EXERCISE DETAILS: For each entry, restate it word for word while omitting any image it holds.

RECORDED INFORMATION:

-=-=-=-=-

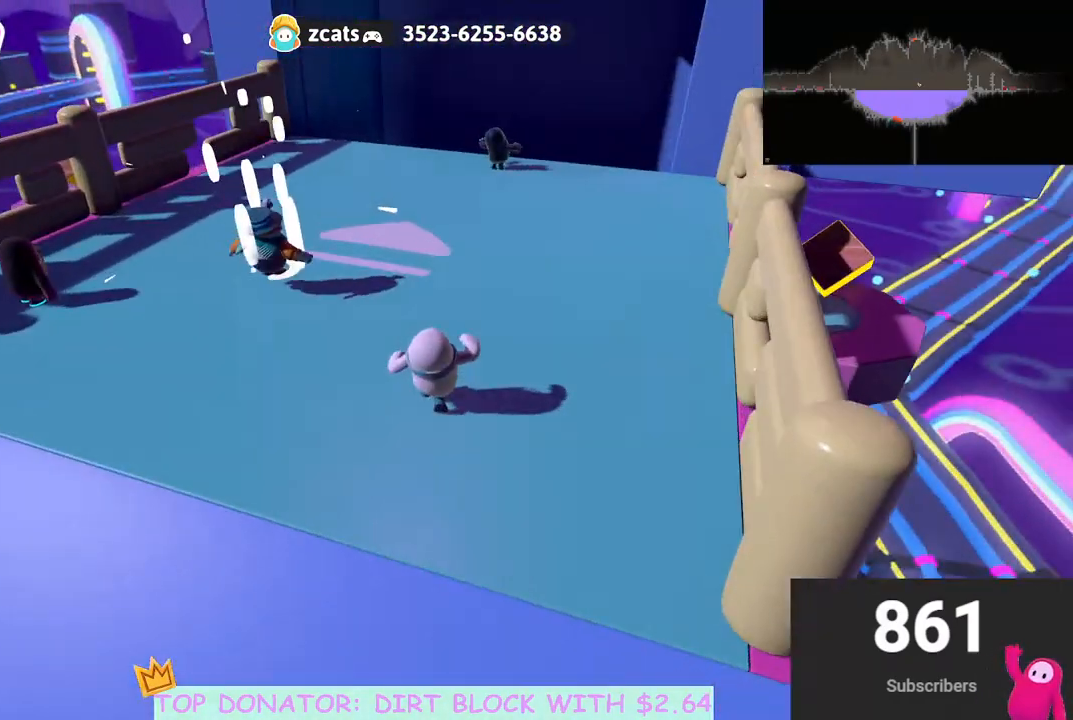
{"buttons": [], "left_stick": "up", "right_stick": "center", "events": []}
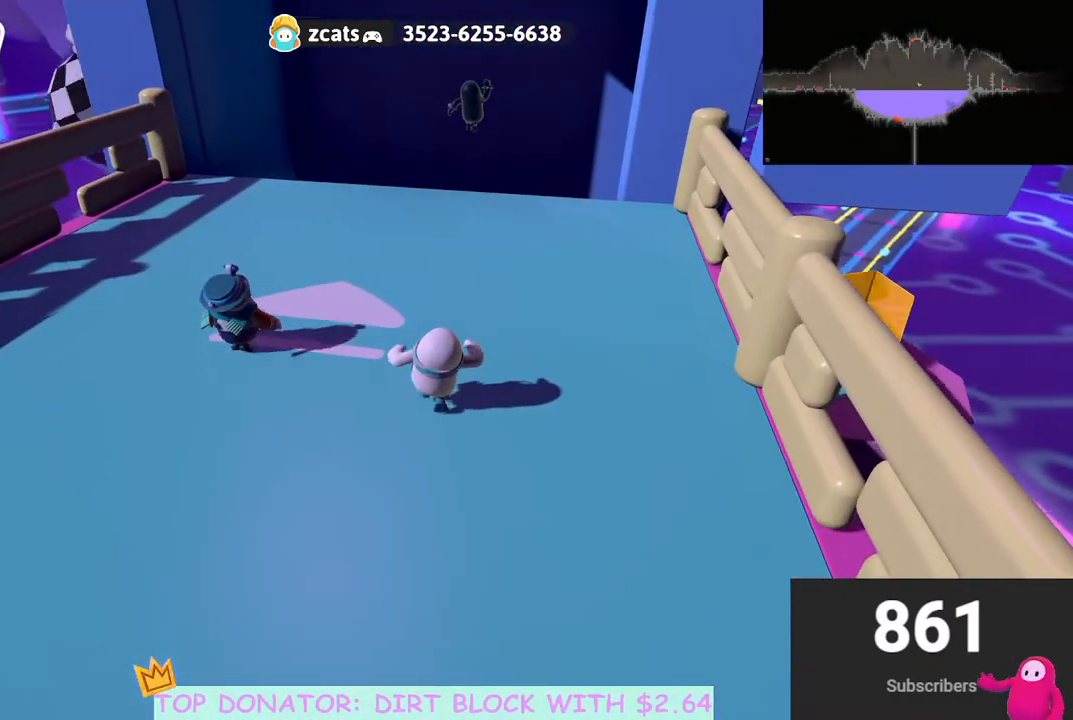
{"buttons": [], "left_stick": "up", "right_stick": "center", "events": []}
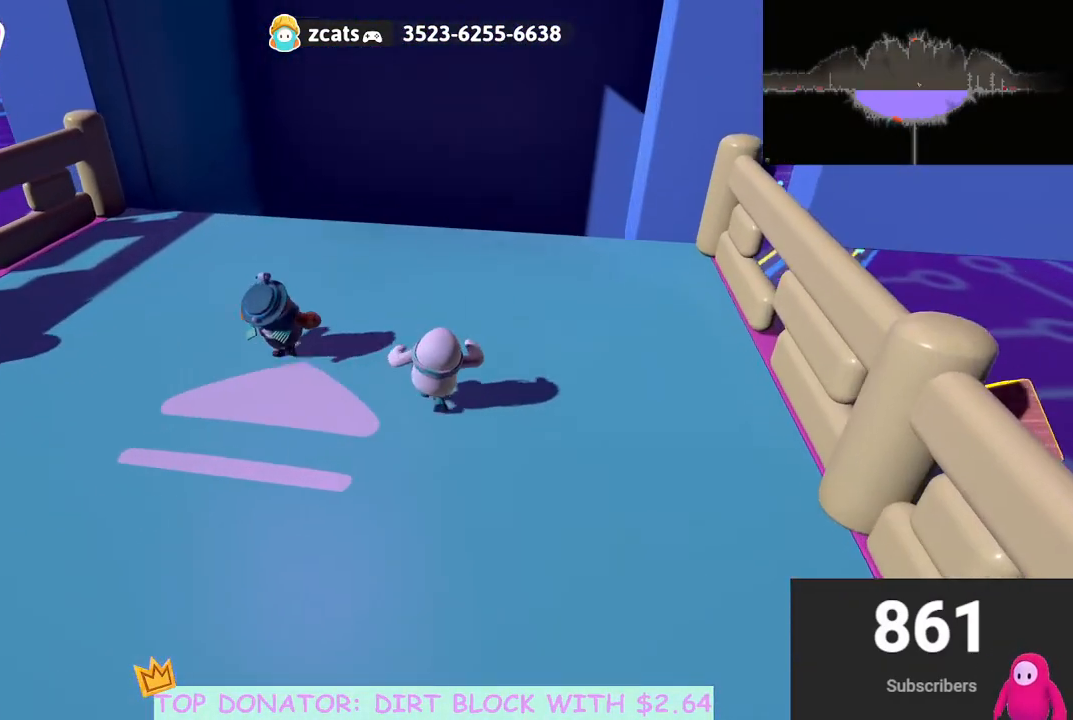
{"buttons": [], "left_stick": "up", "right_stick": "down", "events": [[333, "right_stick", "down"]]}
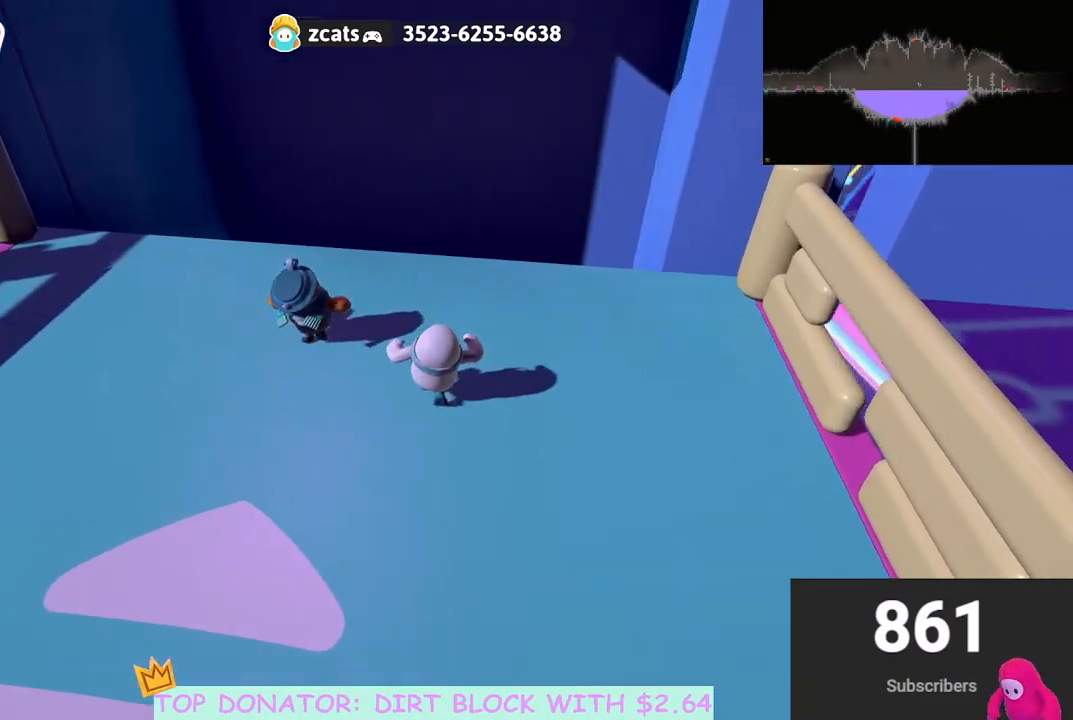
{"buttons": [], "left_stick": "up", "right_stick": "down", "events": []}
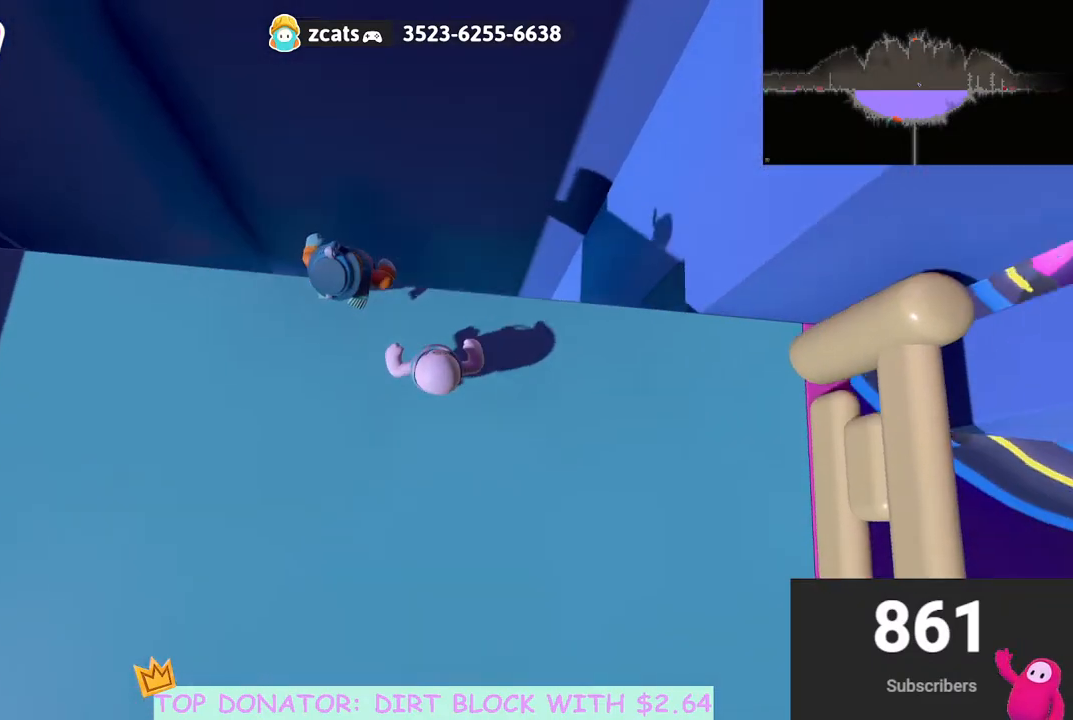
{"buttons": [], "left_stick": "up", "right_stick": "center", "events": [[233, "right_stick", "center"]]}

-=-=-=-=-

SOLUTION TO THIS PROBLEM:
{"buttons": [], "left_stick": "up", "right_stick": "center", "events": []}
{"buttons": [], "left_stick": "up", "right_stick": "center", "events": []}
{"buttons": [], "left_stick": "up", "right_stick": "down", "events": [[333, "right_stick", "down"]]}
{"buttons": [], "left_stick": "up", "right_stick": "down", "events": []}
{"buttons": [], "left_stick": "up", "right_stick": "center", "events": [[233, "right_stick", "center"]]}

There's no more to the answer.